-- ACTIVITY --
For this exercise, write out only the lines of the entries below from the one with "Dies tun übrigens die meisten" up to and including the one with "tout en restant", exactly as they are. Pictures stay out.

-- Page-level text extractions --
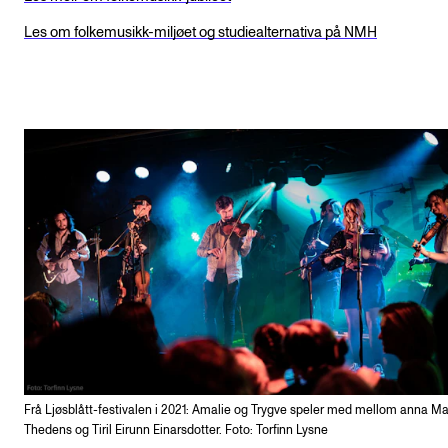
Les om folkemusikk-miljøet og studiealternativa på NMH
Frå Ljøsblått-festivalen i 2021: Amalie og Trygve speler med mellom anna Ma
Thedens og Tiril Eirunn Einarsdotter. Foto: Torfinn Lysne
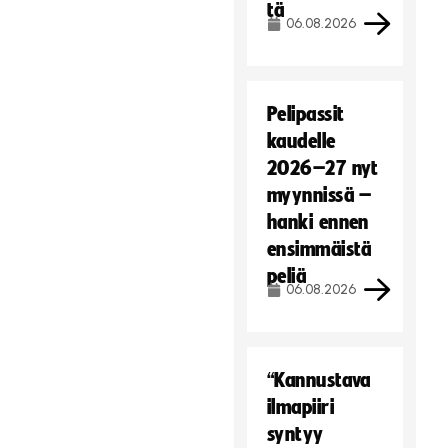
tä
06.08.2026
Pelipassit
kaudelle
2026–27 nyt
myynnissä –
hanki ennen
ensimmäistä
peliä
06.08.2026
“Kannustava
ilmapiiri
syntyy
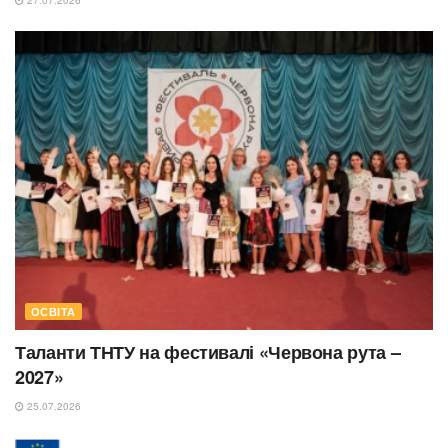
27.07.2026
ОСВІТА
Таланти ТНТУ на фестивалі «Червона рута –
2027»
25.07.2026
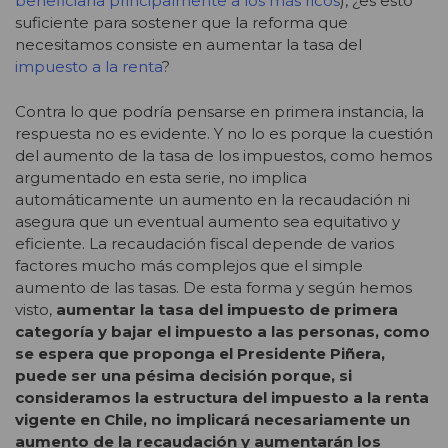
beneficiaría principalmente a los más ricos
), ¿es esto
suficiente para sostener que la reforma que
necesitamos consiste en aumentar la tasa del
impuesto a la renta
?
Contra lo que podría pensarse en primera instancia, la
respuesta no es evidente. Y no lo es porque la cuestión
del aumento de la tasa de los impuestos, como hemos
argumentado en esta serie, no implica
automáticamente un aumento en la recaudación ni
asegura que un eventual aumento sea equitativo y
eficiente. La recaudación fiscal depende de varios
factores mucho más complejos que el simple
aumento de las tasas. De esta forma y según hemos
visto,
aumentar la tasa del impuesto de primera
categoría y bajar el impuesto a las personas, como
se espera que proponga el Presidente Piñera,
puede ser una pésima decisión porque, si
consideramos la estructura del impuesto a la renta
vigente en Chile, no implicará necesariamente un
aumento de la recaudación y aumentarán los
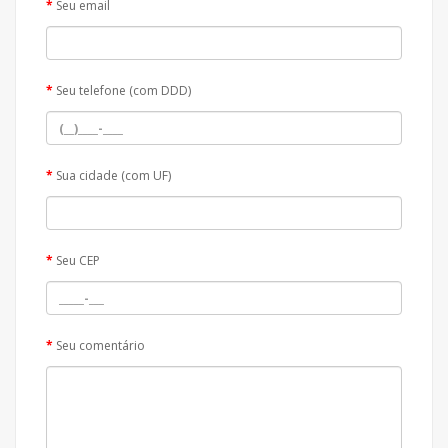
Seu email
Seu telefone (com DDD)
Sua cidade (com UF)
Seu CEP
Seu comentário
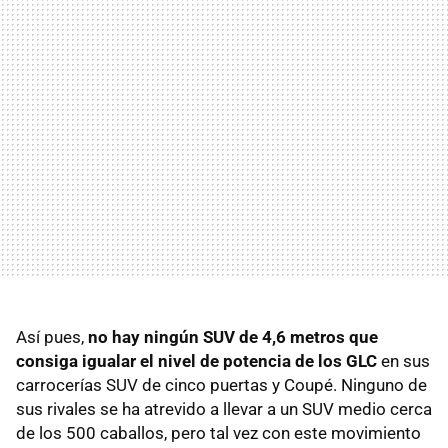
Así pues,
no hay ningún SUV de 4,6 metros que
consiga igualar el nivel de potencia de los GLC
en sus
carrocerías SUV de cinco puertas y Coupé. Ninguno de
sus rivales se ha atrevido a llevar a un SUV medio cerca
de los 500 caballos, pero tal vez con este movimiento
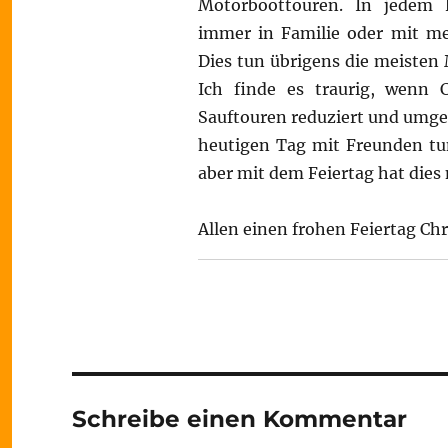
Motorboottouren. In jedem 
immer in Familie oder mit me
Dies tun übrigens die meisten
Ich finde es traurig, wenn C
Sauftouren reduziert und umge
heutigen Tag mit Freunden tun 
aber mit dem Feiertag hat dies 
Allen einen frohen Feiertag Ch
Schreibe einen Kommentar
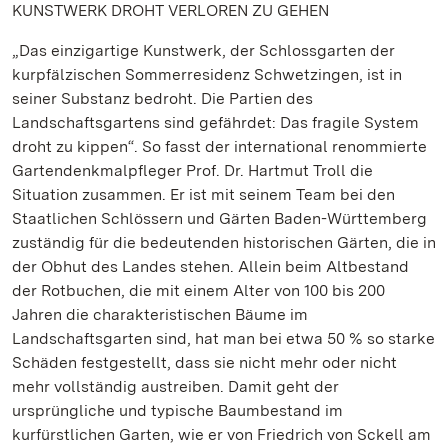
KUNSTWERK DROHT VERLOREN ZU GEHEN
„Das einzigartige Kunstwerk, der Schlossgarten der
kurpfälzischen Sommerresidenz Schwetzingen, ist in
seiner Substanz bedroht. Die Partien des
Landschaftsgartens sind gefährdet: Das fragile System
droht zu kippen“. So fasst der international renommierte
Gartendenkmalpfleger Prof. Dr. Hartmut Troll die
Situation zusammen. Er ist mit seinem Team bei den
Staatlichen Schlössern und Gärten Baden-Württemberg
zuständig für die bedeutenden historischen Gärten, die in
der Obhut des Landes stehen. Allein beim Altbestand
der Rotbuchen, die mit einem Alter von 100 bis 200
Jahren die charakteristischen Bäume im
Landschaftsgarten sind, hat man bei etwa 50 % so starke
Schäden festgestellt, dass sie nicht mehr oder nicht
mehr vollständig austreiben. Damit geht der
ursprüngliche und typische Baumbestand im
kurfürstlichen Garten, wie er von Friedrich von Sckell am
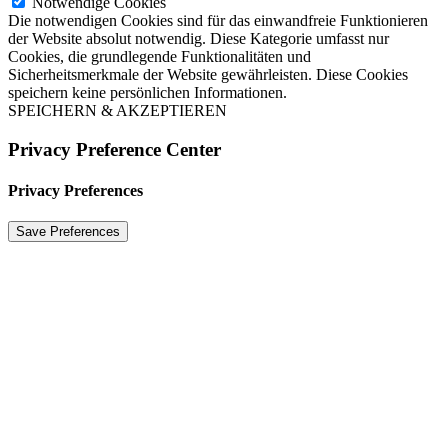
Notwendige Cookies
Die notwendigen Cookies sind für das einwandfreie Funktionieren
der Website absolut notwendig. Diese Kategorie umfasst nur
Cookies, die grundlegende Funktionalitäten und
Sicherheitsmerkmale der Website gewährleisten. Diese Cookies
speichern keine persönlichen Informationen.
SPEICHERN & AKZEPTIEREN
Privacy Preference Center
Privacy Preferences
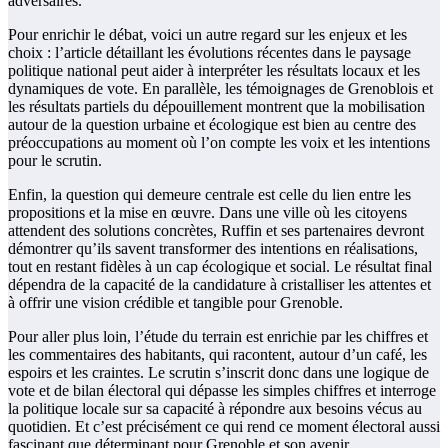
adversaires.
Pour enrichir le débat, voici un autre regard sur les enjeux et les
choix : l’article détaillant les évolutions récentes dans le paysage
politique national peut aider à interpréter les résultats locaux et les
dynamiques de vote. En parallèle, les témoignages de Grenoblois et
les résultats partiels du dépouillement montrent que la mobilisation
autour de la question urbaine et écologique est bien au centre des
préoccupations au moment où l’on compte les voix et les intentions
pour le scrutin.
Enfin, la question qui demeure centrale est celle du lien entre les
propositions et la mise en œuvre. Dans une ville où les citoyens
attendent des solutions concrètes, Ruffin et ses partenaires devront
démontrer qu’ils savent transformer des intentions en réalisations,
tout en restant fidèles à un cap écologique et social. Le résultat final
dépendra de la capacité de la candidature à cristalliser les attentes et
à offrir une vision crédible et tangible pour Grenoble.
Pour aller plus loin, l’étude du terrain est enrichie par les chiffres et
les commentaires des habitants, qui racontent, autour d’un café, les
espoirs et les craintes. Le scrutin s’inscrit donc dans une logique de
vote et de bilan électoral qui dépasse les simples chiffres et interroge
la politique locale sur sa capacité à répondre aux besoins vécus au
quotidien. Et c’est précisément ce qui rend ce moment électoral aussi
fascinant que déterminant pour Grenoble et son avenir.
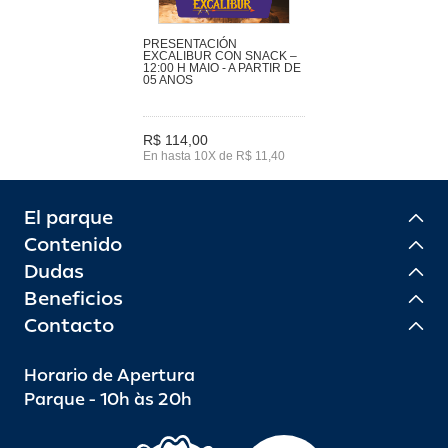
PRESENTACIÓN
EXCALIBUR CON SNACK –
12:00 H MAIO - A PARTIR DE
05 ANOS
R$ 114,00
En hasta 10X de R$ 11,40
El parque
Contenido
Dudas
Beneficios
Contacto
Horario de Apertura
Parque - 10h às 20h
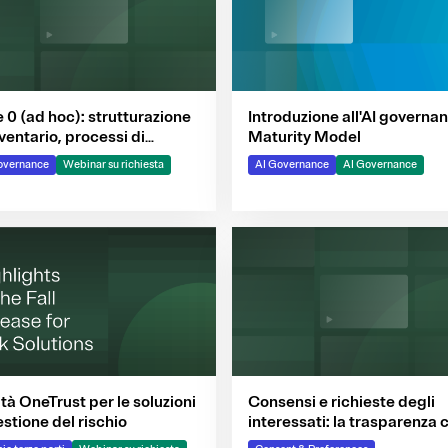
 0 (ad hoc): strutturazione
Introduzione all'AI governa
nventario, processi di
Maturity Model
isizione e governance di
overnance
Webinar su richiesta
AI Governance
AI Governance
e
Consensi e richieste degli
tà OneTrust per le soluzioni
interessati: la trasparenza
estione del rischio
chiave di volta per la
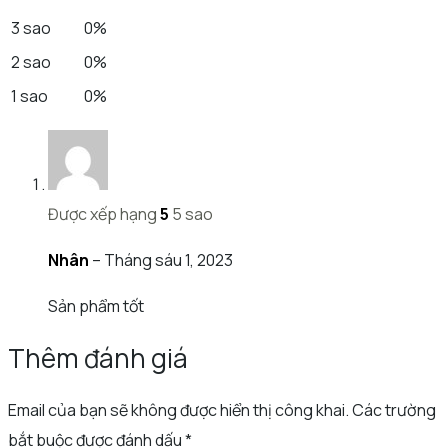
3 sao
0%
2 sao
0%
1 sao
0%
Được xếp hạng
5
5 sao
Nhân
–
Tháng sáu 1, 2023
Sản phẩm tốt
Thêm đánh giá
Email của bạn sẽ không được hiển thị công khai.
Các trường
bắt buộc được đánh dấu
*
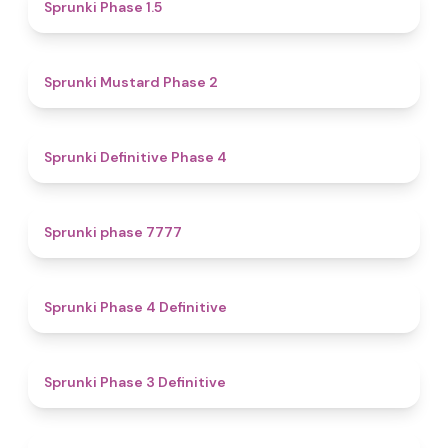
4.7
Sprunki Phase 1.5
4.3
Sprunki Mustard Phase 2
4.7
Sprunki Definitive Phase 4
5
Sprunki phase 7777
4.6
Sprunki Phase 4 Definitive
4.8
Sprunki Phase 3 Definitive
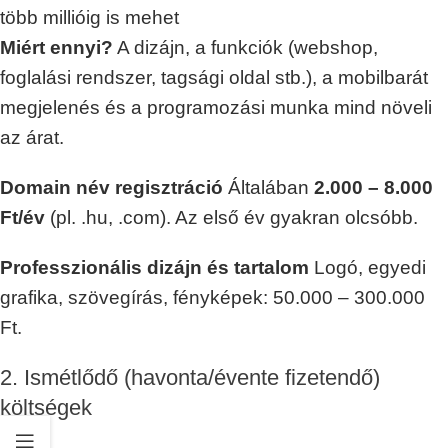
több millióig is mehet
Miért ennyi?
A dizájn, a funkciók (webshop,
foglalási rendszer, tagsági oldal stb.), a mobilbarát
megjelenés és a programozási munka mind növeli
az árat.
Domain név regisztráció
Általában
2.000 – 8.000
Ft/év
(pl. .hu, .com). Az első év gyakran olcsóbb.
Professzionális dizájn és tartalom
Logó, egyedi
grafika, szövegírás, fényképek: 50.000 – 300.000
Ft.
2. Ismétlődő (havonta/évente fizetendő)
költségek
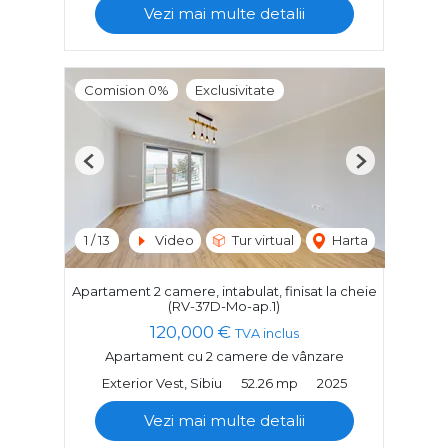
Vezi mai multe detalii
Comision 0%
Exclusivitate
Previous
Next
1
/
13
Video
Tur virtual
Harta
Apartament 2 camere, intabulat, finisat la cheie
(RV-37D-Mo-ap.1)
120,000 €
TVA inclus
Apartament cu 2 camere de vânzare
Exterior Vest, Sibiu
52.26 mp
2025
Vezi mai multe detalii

-- RESPONSE TO THE EXERCISE --
Dies tun übrigens die meisten
Ich finde es traurig, wenn C
Sauftouren reduziert und umge
heutigen Tag mit Freunden tun 
aber mit dem Feiertag hat dies 
Allen einen frohen Feiertag Ch
Schreibe einen Kommentar
KUNSTWERK DROHT VERLOREN ZU GEHEN
„Das einzigartige Kunstwerk, der Schlossgarten der
kurpfälzischen Sommerresidenz Schwetzingen, ist in
seiner Substanz bedroht. Die Partien des
Landschaftsgartens sind gefährdet: Das fragile System
droht zu kippen“. So fasst der international renommierte
Gartendenkmalpfleger Prof. Dr. Hartmut Troll die
Situation zusammen. Er ist mit seinem Team bei den
Staatlichen Schlössern und Gärten Baden-Württemberg
zuständig für die bedeutenden historischen Gärten, die in
der Obhut des Landes stehen. Allein beim Altbestand
der Rotbuchen, die mit einem Alter von 100 bis 200
Jahren die charakteristischen Bäume im
Landschaftsgarten sind, hat man bei etwa 50 % so starke
Schäden festgestellt, dass sie nicht mehr oder nicht
mehr vollständig austreiben. Damit geht der
ursprüngliche und typische Baumbestand im
kurfürstlichen Garten, wie er von Friedrich von Sckell am
Notwendige Cookies
Die notwendigen Cookies sind für das einwandfreie Funktionieren
der Website absolut notwendig. Diese Kategorie umfasst nur
Cookies, die grundlegende Funktionalitäten und
Sicherheitsmerkmale der Website gewährleisten. Diese Cookies
speichern keine persönlichen Informationen.
SPEICHERN & AKZEPTIEREN
Privacy Preference Center
Privacy Preferences
adversaires.
Pour enrichir le débat, voici un autre regard sur les enjeux et les
choix : l’article détaillant les évolutions récentes dans le paysage
politique national peut aider à interpréter les résultats locaux et les
dynamiques de vote. En parallèle, les témoignages de Grenoblois et
les résultats partiels du dépouillement montrent que la mobilisation
autour de la question urbaine et écologique est bien au centre des
préoccupations au moment où l’on compte les voix et les intentions
pour le scrutin.
Enfin, la question qui demeure centrale est celle du lien entre les
propositions et la mise en œuvre. Dans une ville où les citoyens
attendent des solutions concrètes, Ruffin et ses partenaires devront
démontrer qu’ils savent transformer des intentions en réalisations,
tout en restant fidèles à un cap écologique et social. Le résultat final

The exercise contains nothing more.